# Villa in Jumeirah Village Triangle



## uncommonfavor (May 3, 2009)

Does anyone know where Jumeirah village triangle is?. Is it a good place to raise children?. The only description i have is 

'Jumeirah Village Triangle is 10 Minutes to Sh.Zayed, access to Al Khail Road'.

Are there schools nearby and what is traffic like to Media city?.

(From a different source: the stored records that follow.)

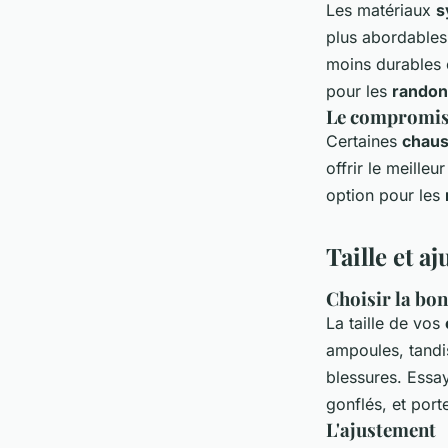
Les matériaux
s
plus abordables
moins durables e
pour les
rando
Le compromis 
Certaines
chaus
offrir le meill
option pour les
Taille et a
Choisir la bon
La taille de vos
ampoules, tand
blessures. Ess
gonflés, et por
L'ajustement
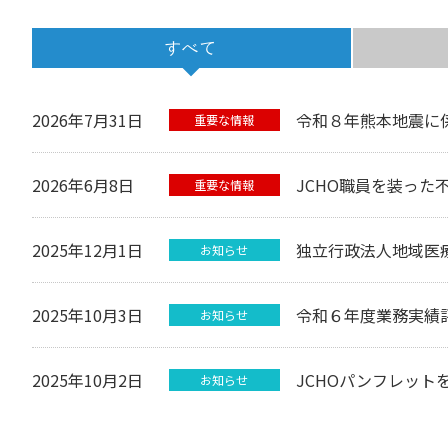
すべて
2026年7月31日
令和８年熊本地震に
重要な情報
2026年6月8日
JCHO職員を装った
重要な情報
2025年12月1日
独立行政法人地域医
お知らせ
2025年10月3日
令和６年度業務実績
お知らせ
2025年10月2日
JCHOパンフレット
お知らせ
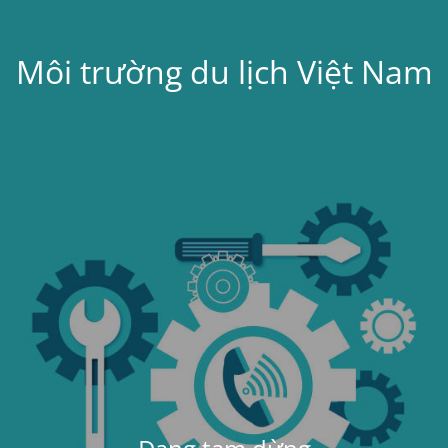
Môi trường du lịch Việt Nam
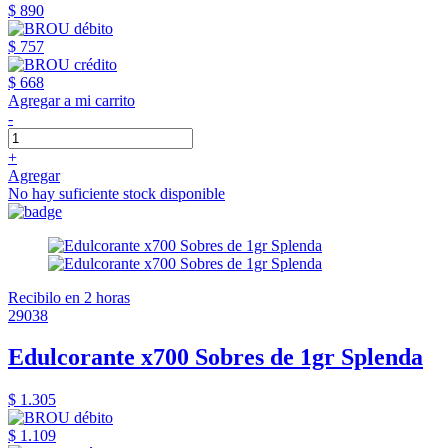
$ 890
$ 757
$ 668
Agregar a mi carrito
-
+
Agregar
No hay suficiente stock disponible
Recibilo en 2 horas
29038
Edulcorante x700 Sobres de 1gr Splenda
$ 1.305
$ 1.109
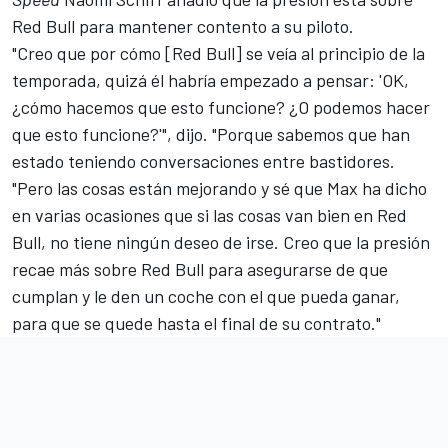
Red Bull para mantener contento a su piloto.
"Creo que por cómo [Red Bull] se veía al principio de la
temporada, quizá él habría empezado a pensar: 'OK,
¿cómo hacemos que esto funcione? ¿O podemos hacer
que esto funcione?'", dijo. "Porque sabemos que han
estado teniendo conversaciones entre bastidores.
"Pero las cosas están mejorando y sé que Max ha dicho
en varias ocasiones que si las cosas van bien en Red
Bull, no tiene ningún deseo de irse. Creo que la presión
recae más sobre Red Bull para asegurarse de que
cumplan y le den un coche con el que pueda ganar,
para que se quede hasta el final de su contrato."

Any pointers will be appreciated.

thanks


----------



## mrbig (Sep 10, 2009)

lots of schools nearby.
descent place to raise a family
20 minutes to get to media city


----------



## dxbeagle (Feb 1, 2009)

Its just off Emirates Road and close to the Sports City end of Al Khail Rd. There's loads of construction still going on there so I'd be very careful that the villa is well away. Its also a very new area so don't expect much in the way of local amenities for a while.


----------



## uncommonfavor (May 3, 2009)

dxbeagle said:


> Its just off Emirates Road and close to the Sports City end of Al Khail Rd. There's loads of construction still going on there so I'd be very careful that the villa is well away. Its also a very new area so don't expect much in the way of local amenities for a while.


Thanks for that info. I hate traffic and lots of construction therefore will rule the area out.


----------



## Elphaba (Jan 24, 2008)

uncommonfavor said:


> Thanks for that info. I hate traffic and lots of construction therefore will rule the area out.


In that case you will have to be very selective about where you live as much of Dubai is like a building site and traffic is bad most places...

-


----------